**Consignes à suivre:**
**a.** Répondez à ces questions sur le texte consacré au mont Taimu :
(i) Quel âge ont les arbustes Dà Bái de Fuding ?
(ii) À quelle altitude se trouve le jardin de la famille Wang ?
(iii) Par rapport à quels deux thés blancs de Fuding le Bái Mǔ Dān de ce jardin est-il situé ?
**b.** Réécrivez le texte sur le mont Taimu de « Un matin sur » à « le shòu méi. », en remplaçant « cueilleurs » par « ramasseurs ».
**c.** Poursuivez le récit de la matinée sur le mont Taimu à partir de sa dernière phrase.

**Texte fourni:**
----
Un matin sur le mont Taimu
Durant la première semaine d’avril 2025, je me tenais sur les pentes du mont Taimu alors que la brume se levait et que les cueilleurs se déplaçaient parmi des arbustes Dà Bái de Fuding âgés de 60 ans. Nous avons choisi la récolte d’une seule journée — la cueillette classique de pivoine composée d’un bourgeon et de deux jeunes feuilles, portant encore la rosée fraîche de la nuit. Je travaille avec la famille Wang depuis plus de dix ans maintenant, et leur petit jardin à 700 mètres d’altitude, abrité par des pins centenaires, donne un Bái Mǔ Dān qui se situe parfaitement au milieu du spectre des thés blancs de Fuding : plus doux que l’aiguille d’argent, mais plus défini que le shòu méi.
----
**Enregistrements fournis:**
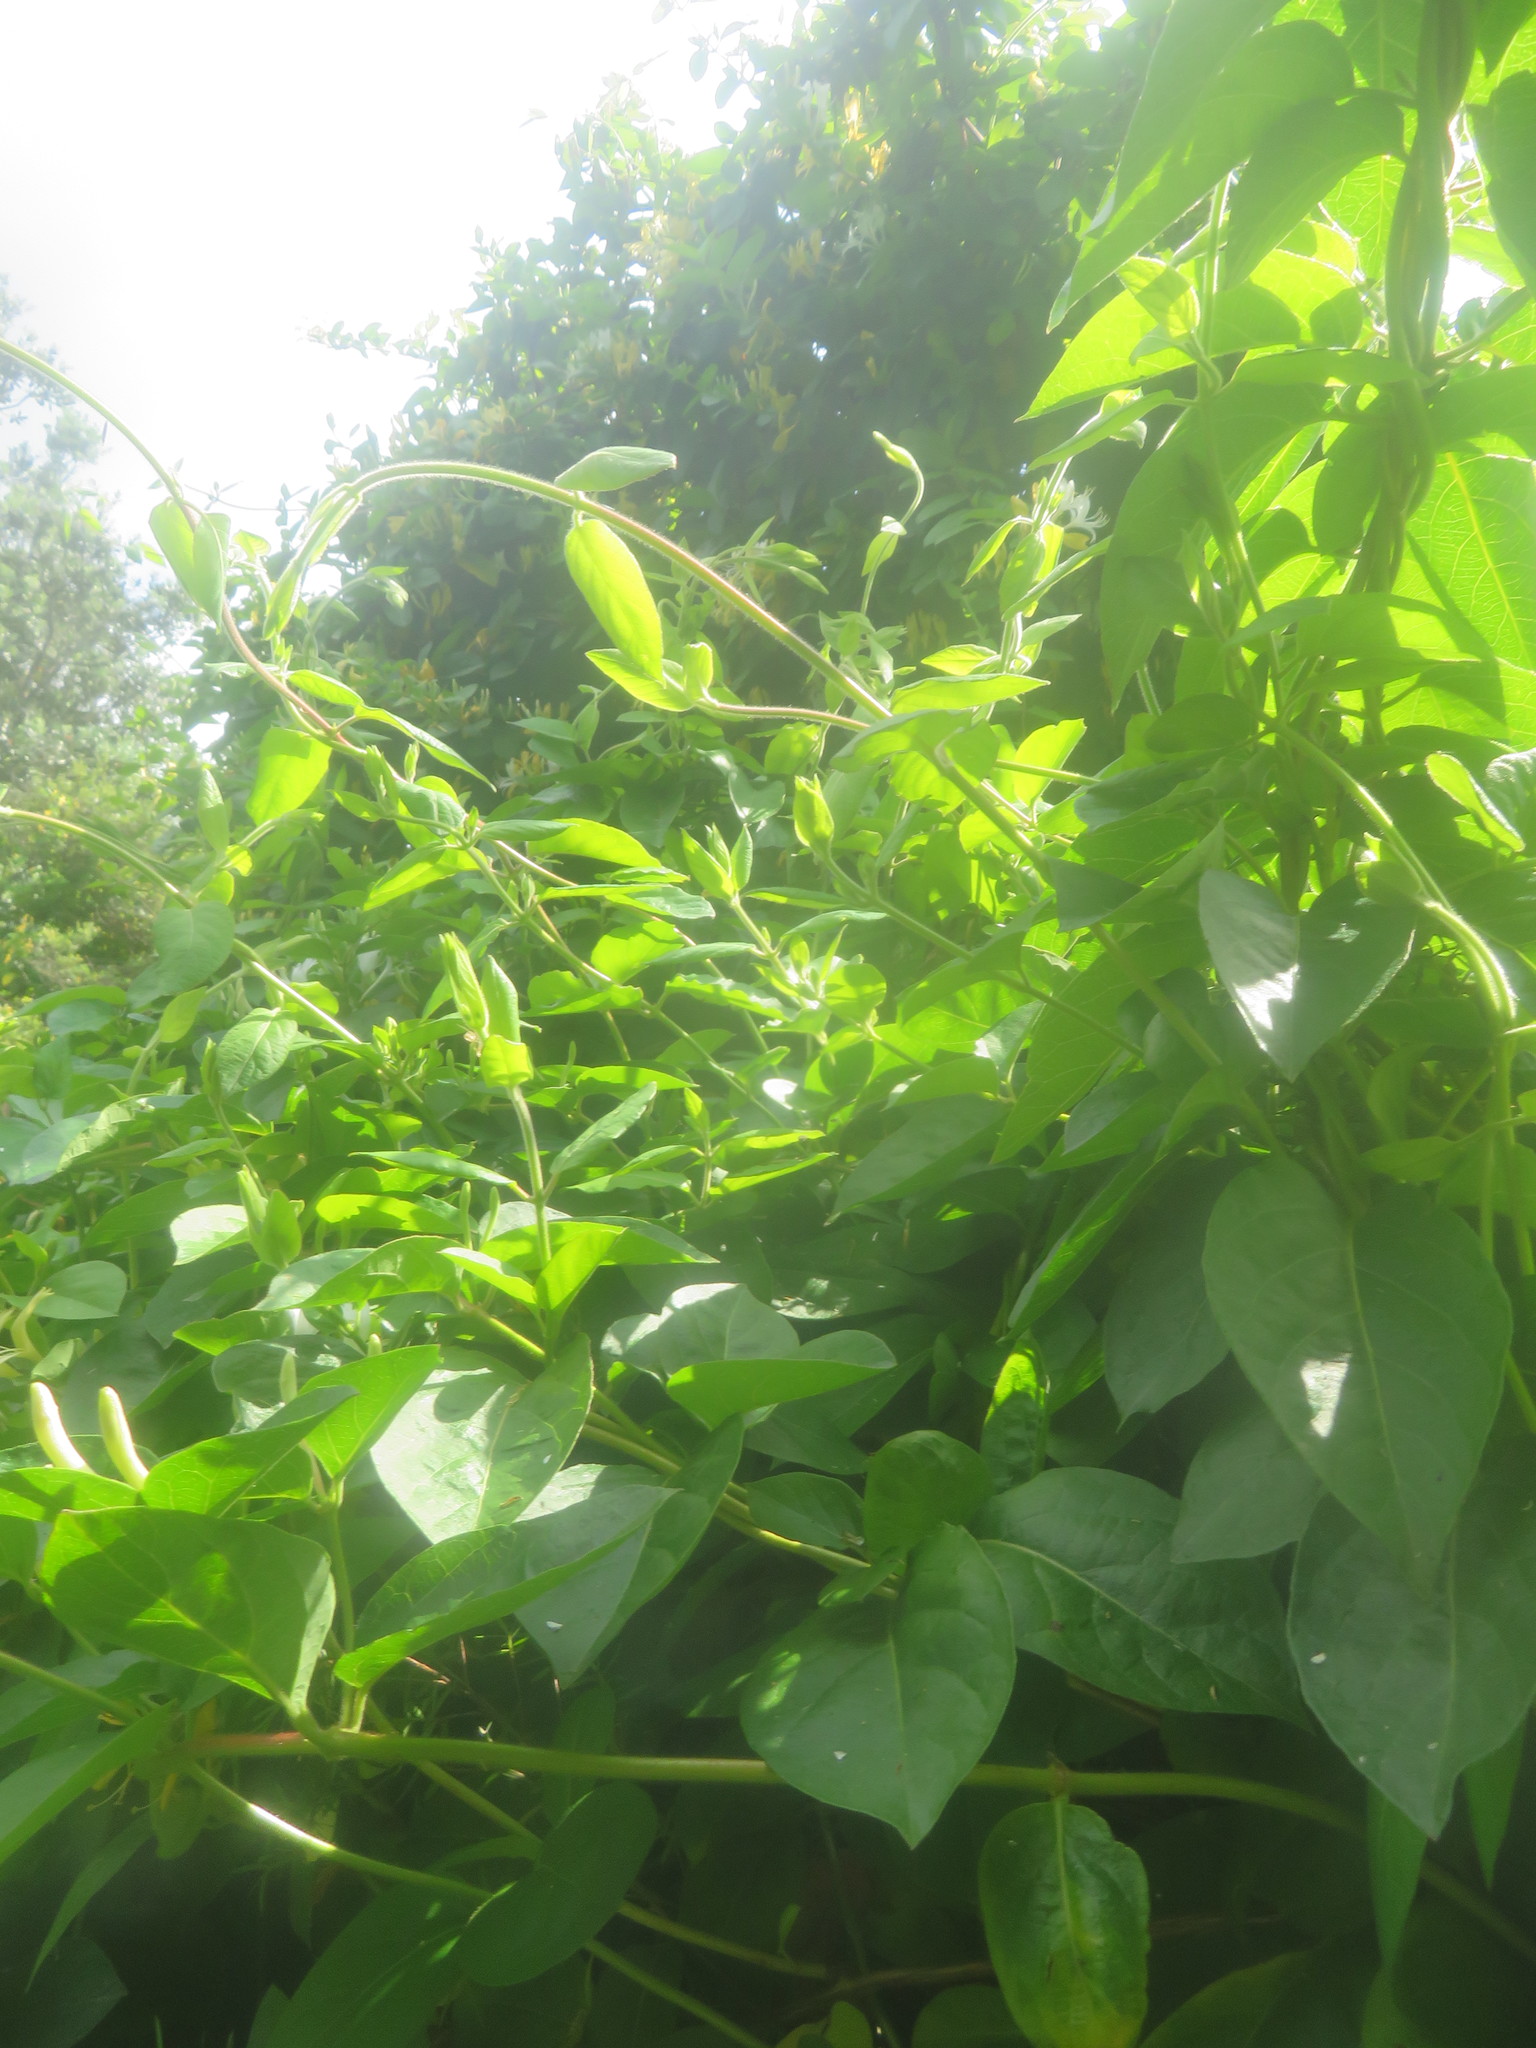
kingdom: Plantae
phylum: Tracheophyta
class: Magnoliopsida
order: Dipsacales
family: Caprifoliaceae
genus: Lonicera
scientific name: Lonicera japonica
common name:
----
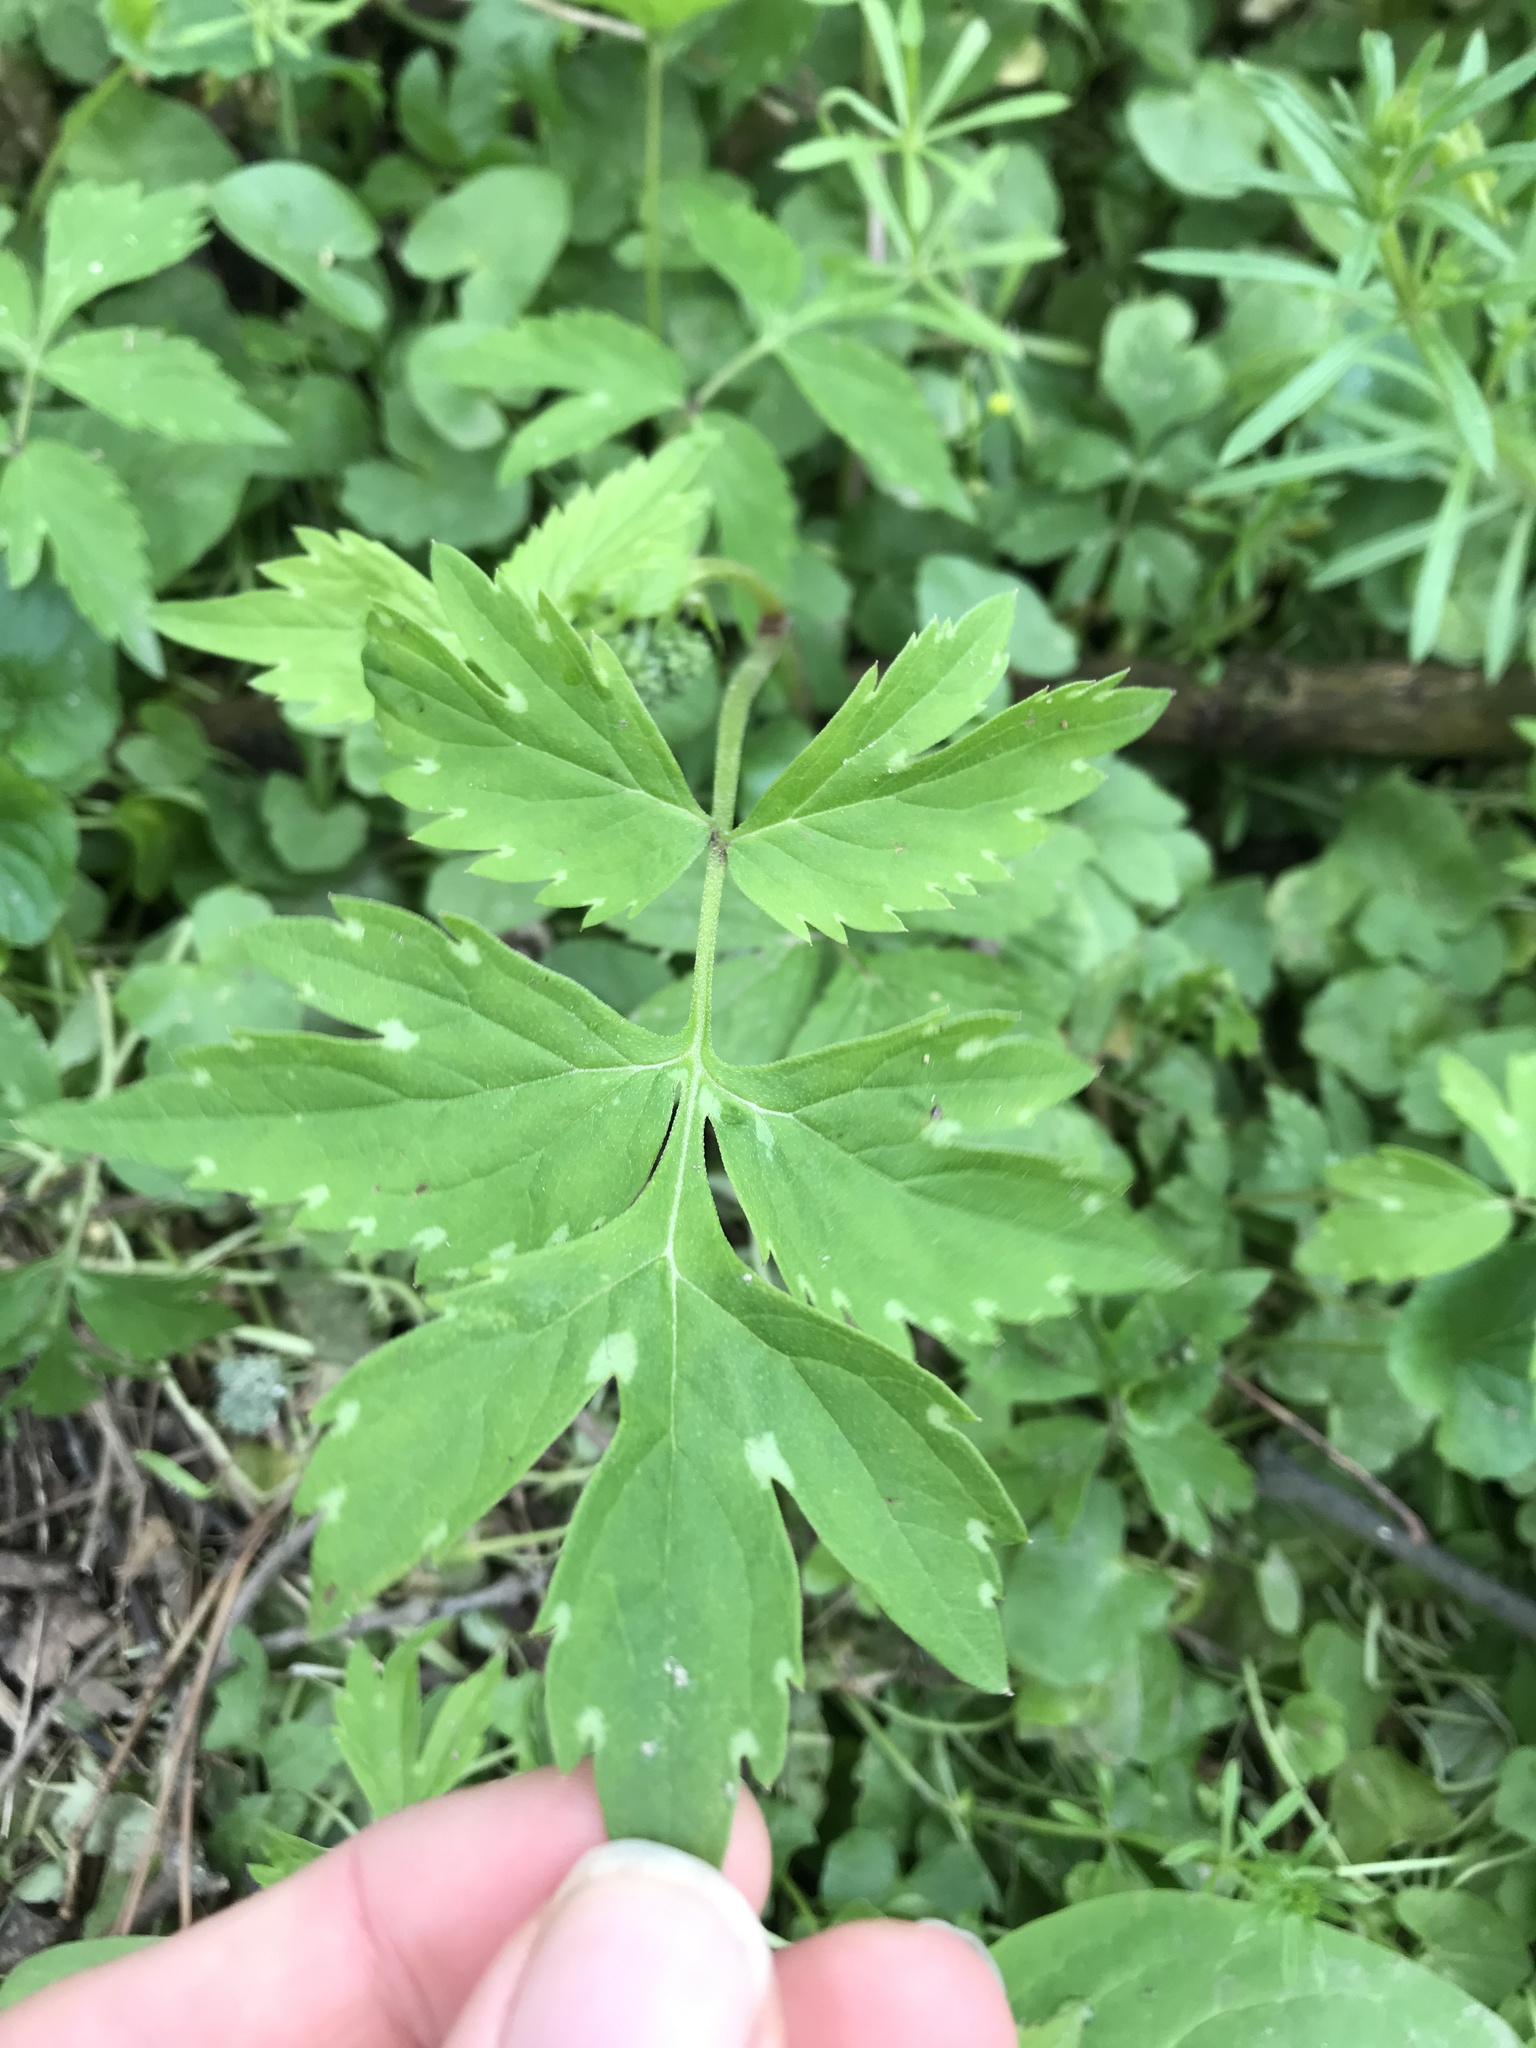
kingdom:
----
**Réponses numérotées:**
**a.**
(i) Ils ont 60 ans.
(ii) Le jardin se trouve à 700 mètres d’altitude.
(iii) Il est situé par rapport à l’aiguille d’argent, dont il est plus doux, et au shòu méi, dont il est plus défini.

**b.**
Un matin sur le mont Taimu
Durant la première semaine d’avril 2025, je me tenais sur les pentes du mont Taimu alors que la brume se levait et que les ramasseurs se déplaçaient parmi des arbustes Dà Bái de Fuding âgés de 60 ans. Nous avons choisi la récolte d’une seule journée — la cueillette classique de pivoine composée d’un bourgeon et de deux jeunes feuilles, portant encore la rosée fraîche de la nuit. Je travaille avec la famille Wang depuis plus de dix ans maintenant, et leur petit jardin à 700 mètres d’altitude, abrité par des pins centenaires, donne un Bái Mǔ Dān qui se situe parfaitement au milieu du spectre des thés blancs de Fuding : plus doux que l’aiguille d’argent, mais plus défini que le shòu méi.

**c.**
Après la cueillette, les feuilles étaient éparpillées sur des plateaux en bambou et étalées sur la terrasse en pierre. La tradition du flétrissage au soleil repose ici sur un équilibre délicat — trop de soleil direct et la douceur devient plate ; trop peu et le thé reste herbacé. Une brise de montagne constante et quelques nuages légers donnaient le rythme parfait, permettant aux feuilles de perdre leur humidité lentement tandis que les enzymes naturelles commençaient leur travail en douceur. À la tombée de la nuit, les plateaux étaient rentrés à l’intérieur, et pendant deux jours nous avons répété le cycle : soleil, ombre, recommencer. Une cuisson finale à basse température a fixé le caractère — pâle, floral et honnête.
Ce Bái Mǔ Dān est un thé pour la contemplation quotidienne. Il n’exige pas de cérémonie, mais il récompense l’attention. Servez-le à un ami, ou gardez la théière pour vous par un après-midi tranquille.